Women have been driving the political debate since November 2016 when it was Donald Trump and not Hillary Clinton that went to the White House. From the March on Washington to the Kavanaugh hearings, women are on a mission in the 2018 election, and if Democrats are going to win the House and Senate it will be on their shoulders.
Overall, 278 women won major party nominations this year in the U.S. House, Senate, and gubernatorial races. Of that number 22 women are running for the Senate and 235 women for the House. And more women are voting than ever too. If women turn out in the record numbers we saw during the primaries then they will change the electoral landscape in the biggest single election since 1992 – in the wake of Anita Hill – and possibly since women got the right to vote.
The most recent Fox News poll bears this out, showing women support the Democratic candidate by 18 points. Among non-white women, that number jumps to 56 points, and among women under the age of 45, 35 points. Support for a Democratic candidate among suburban women is by nine points.
It is a fitting response in the age of Trump when women watched the way Clinton was treated by him and by the media during the campaign – only to see they too are now targets.
If women keep working, organizing, and voting in record numbers, then the country will look very different on November 7th and every day thereafter.
Three years after Trump launched his presidential campaign the chants of “Lock her up” can still be heard at every one of his rallies. Trump criticizes African American women like Stacey Abrams, the Democratic nominee for Governor in Georgia, and Congresswoman Maxine Waters by questioning their intelligence.
The treatment of Professor Ford during the Kavanaugh hearings with the trite trope of “I believe something happened to her but I don’t believe her.” Kavanaugh’s own belligerent response to a question by Senator Amy Klobuchar, D-Minn., was stunning. Women speaking about their sexual assaults are called unhinged and when they protest a mob. The strategy of divide-and-conquer politics that started with race is now a full gender war pitting men and women against one another.

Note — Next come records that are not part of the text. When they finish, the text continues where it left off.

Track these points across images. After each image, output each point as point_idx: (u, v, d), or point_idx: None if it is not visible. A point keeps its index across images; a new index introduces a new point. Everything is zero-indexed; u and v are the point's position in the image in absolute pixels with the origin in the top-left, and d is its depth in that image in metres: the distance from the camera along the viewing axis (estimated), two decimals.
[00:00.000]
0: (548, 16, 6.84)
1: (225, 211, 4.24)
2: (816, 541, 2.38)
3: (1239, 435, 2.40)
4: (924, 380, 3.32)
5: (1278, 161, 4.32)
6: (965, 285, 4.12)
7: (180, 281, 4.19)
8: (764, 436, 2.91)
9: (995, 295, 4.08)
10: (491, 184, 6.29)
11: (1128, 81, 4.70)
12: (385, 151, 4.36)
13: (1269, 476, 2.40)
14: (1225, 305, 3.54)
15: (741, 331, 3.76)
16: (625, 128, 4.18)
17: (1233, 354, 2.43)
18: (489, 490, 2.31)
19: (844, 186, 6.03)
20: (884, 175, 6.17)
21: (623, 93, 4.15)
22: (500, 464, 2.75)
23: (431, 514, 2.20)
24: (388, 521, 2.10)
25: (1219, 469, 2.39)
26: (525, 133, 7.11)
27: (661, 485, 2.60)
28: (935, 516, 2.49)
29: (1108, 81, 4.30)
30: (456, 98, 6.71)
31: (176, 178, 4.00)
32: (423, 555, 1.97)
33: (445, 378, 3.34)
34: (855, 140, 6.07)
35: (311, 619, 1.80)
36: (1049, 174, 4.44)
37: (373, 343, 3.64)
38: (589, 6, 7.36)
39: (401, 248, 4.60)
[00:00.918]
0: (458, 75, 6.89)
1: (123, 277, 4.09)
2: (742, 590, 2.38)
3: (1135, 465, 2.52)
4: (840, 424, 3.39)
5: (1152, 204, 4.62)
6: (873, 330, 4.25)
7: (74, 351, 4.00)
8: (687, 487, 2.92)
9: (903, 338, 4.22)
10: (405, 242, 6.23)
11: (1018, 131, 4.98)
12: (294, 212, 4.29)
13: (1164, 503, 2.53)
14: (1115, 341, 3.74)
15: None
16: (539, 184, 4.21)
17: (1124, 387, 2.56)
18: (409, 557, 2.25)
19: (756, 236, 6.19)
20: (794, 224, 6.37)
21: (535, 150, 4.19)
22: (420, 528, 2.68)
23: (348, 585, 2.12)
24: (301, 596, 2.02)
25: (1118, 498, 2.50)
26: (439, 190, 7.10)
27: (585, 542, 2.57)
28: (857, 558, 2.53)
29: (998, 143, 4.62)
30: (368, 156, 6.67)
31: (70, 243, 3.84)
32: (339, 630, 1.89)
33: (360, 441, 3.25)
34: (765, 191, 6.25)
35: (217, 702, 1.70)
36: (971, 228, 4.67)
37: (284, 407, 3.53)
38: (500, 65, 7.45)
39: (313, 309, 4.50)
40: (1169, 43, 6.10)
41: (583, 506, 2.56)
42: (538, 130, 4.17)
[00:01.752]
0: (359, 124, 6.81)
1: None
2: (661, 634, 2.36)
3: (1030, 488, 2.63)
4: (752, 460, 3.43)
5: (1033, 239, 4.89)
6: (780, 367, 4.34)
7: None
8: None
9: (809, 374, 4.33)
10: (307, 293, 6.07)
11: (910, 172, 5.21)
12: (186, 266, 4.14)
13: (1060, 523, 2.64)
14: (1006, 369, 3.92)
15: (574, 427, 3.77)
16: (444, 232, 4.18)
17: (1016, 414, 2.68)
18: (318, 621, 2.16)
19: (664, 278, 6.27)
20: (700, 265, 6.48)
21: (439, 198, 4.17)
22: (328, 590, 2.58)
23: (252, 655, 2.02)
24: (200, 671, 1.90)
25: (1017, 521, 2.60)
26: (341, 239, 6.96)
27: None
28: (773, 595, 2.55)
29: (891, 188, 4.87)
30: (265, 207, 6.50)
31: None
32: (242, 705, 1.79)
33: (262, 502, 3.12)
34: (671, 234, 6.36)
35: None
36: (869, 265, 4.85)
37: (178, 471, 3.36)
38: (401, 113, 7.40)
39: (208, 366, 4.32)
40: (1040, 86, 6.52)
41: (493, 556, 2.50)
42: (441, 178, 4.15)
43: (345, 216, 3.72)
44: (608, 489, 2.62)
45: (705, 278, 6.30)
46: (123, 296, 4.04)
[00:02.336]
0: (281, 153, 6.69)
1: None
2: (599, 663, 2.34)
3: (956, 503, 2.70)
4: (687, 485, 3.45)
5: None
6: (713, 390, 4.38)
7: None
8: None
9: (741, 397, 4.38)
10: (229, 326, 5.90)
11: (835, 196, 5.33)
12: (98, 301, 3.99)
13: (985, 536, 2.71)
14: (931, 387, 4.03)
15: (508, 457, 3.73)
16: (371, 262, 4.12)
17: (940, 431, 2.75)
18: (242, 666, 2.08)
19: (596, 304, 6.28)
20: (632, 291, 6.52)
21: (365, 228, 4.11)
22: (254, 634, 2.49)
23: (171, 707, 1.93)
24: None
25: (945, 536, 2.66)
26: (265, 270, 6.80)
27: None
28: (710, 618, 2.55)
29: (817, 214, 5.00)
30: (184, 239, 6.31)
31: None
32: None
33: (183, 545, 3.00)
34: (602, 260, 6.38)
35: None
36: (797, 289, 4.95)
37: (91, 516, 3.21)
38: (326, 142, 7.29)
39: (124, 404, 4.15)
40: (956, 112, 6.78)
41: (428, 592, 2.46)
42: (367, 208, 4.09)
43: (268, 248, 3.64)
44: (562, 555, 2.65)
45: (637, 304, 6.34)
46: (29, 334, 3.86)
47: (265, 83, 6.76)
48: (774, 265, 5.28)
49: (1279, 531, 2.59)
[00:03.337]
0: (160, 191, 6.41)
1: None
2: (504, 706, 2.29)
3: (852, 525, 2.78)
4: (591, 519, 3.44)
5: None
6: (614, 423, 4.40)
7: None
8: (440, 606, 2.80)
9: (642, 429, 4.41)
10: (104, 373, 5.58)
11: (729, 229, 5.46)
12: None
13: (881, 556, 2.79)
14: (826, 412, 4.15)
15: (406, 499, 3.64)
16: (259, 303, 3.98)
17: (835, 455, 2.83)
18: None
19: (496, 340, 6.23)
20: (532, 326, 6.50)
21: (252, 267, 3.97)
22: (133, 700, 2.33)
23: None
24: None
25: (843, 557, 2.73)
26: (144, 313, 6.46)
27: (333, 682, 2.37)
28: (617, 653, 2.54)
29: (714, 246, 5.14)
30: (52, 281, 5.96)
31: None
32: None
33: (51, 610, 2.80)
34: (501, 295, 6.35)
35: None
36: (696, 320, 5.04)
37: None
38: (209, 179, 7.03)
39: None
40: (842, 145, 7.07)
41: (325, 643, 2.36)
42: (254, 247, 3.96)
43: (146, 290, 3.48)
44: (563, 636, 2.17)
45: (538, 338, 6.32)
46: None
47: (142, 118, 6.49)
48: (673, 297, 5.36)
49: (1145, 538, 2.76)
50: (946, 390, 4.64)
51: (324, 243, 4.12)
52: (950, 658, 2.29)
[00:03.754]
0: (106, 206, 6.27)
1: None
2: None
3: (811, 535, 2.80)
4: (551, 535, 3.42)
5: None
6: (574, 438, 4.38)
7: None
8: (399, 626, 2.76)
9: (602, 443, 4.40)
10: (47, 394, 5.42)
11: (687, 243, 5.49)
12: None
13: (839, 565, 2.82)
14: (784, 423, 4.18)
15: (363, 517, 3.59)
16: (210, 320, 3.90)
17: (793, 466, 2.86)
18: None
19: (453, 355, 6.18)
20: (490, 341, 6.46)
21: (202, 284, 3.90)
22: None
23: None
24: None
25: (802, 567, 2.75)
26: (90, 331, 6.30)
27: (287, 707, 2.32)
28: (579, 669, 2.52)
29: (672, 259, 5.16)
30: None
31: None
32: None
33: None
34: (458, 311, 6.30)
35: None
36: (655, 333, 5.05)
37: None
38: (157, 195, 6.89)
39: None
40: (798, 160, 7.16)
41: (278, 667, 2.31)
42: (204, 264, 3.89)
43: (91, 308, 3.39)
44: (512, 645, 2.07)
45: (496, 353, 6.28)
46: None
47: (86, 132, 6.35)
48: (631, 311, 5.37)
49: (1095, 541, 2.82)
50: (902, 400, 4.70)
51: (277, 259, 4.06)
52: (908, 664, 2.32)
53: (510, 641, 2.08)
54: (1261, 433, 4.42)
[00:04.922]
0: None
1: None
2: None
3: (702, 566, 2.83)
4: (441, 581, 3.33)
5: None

So women decided to take action and the country is taking note. African American women were crucial in the upset win by now-Senator Doug Jones in Alabama, organizing their family and friends to vote in that election. A recent New York Times article featured Christian conservative women supporting Beto O’Rourke, the Democratic Senate candidate in Texas. If women keep working, organizing, and voting in record numbers, then the country will look very different on November 7 and every day thereafter.
That change will be good for the country and a fitting antidote to the last two years of Trump.